- TASK REQUIREMENTS -
Where an entry contains an image, skip the image and print the rest exactly.

- EXERCISE DATA -
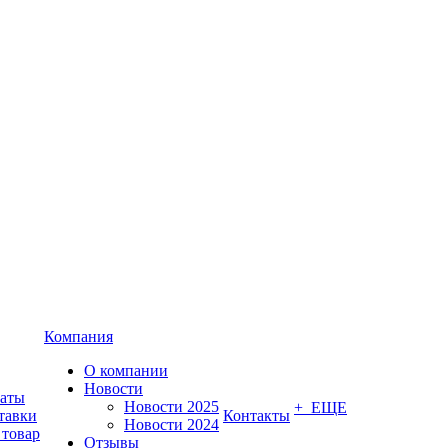
Компания
О компании
Новости
латы
Новости 2025
+ ЕЩЕ
тавки
Контакты
Новости 2024
 товар
Отзывы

- ANSWER SPACE -
Компания
О компании
Новости
латы
Новости 2025
+ ЕЩЕ
тавки
Контакты
Новости 2024
 товар
Отзывы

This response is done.